▶ [EXERCISE]
Which lines below hold the word "Read"? Copy all of them.

GIVEN RECORDS below:

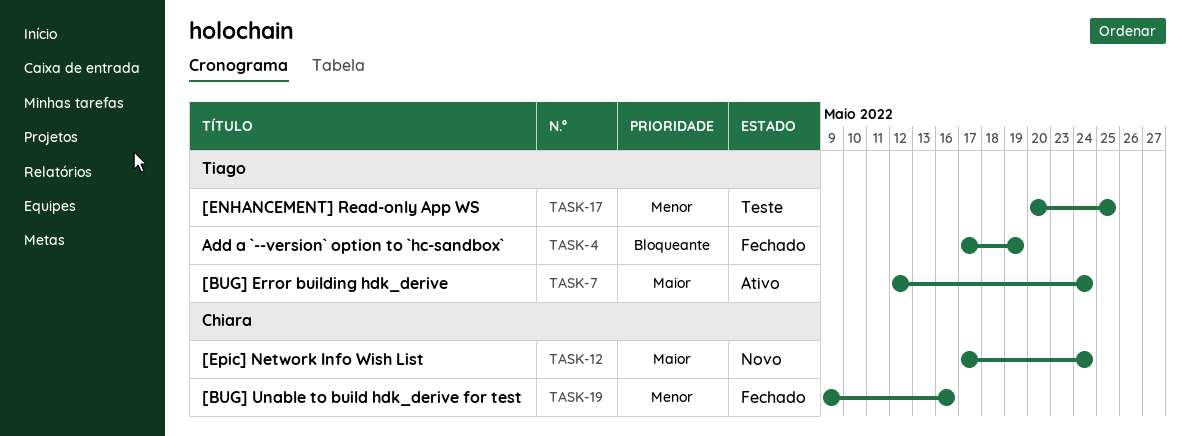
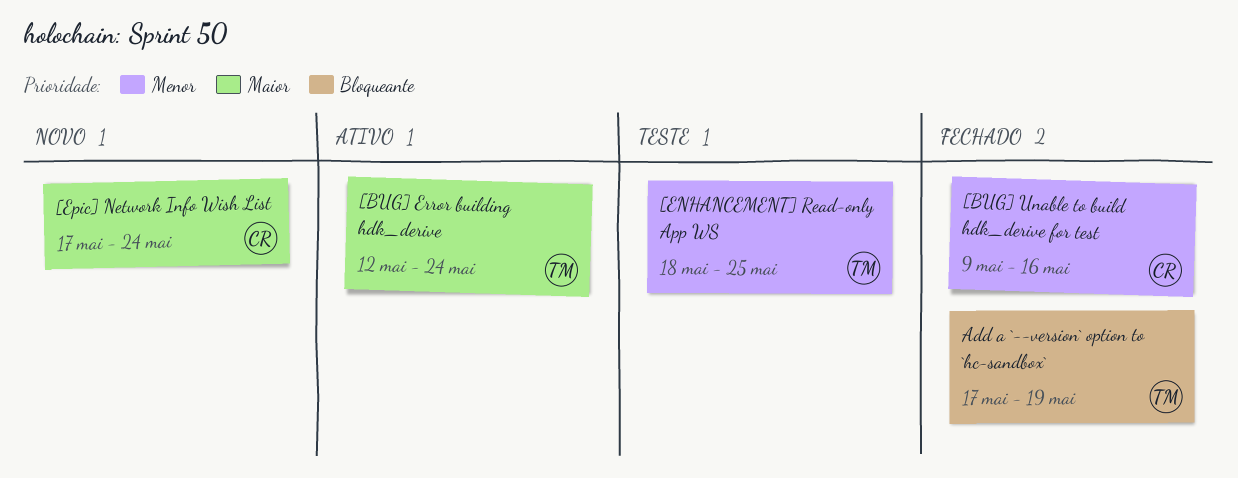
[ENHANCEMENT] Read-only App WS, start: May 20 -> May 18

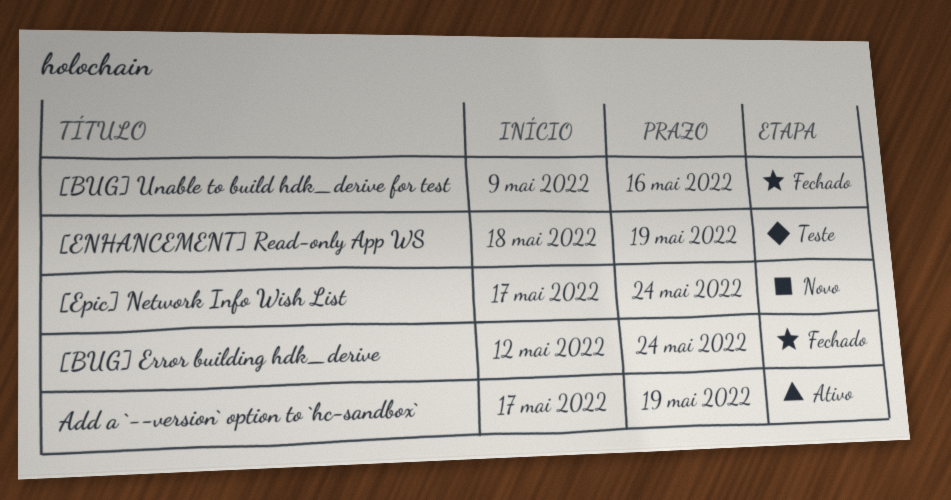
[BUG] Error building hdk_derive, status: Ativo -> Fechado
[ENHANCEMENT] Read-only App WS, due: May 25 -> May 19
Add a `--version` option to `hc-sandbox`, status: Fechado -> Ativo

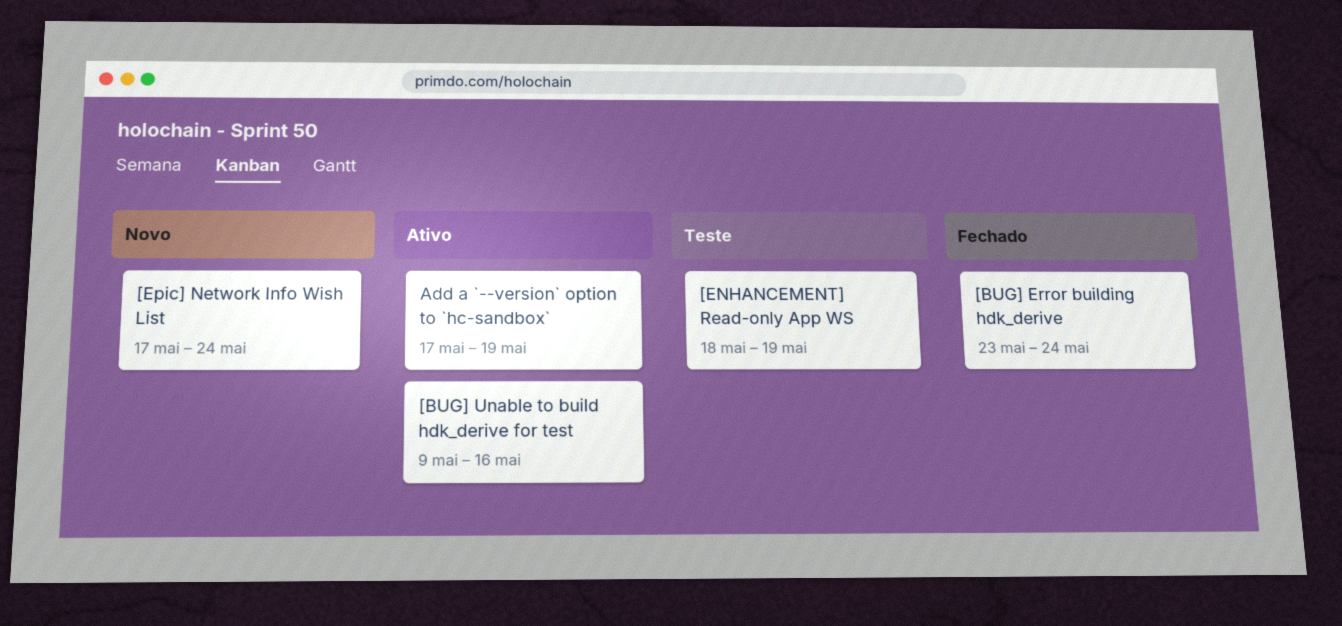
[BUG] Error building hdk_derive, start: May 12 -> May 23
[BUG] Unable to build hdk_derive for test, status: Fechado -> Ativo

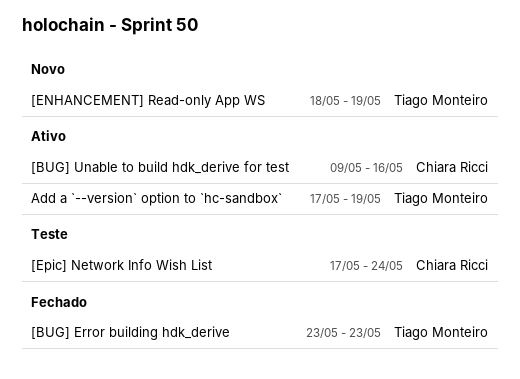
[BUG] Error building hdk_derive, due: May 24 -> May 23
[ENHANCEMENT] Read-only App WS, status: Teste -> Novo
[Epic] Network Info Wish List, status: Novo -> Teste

End of GIVEN RECORDS.

▶ [REPLY]
[ENHANCEMENT] Read-only App WS, start: May 20 -> May 18
[ENHANCEMENT] Read-only App WS, due: May 25 -> May 19
[ENHANCEMENT] Read-only App WS, status: Teste -> Novo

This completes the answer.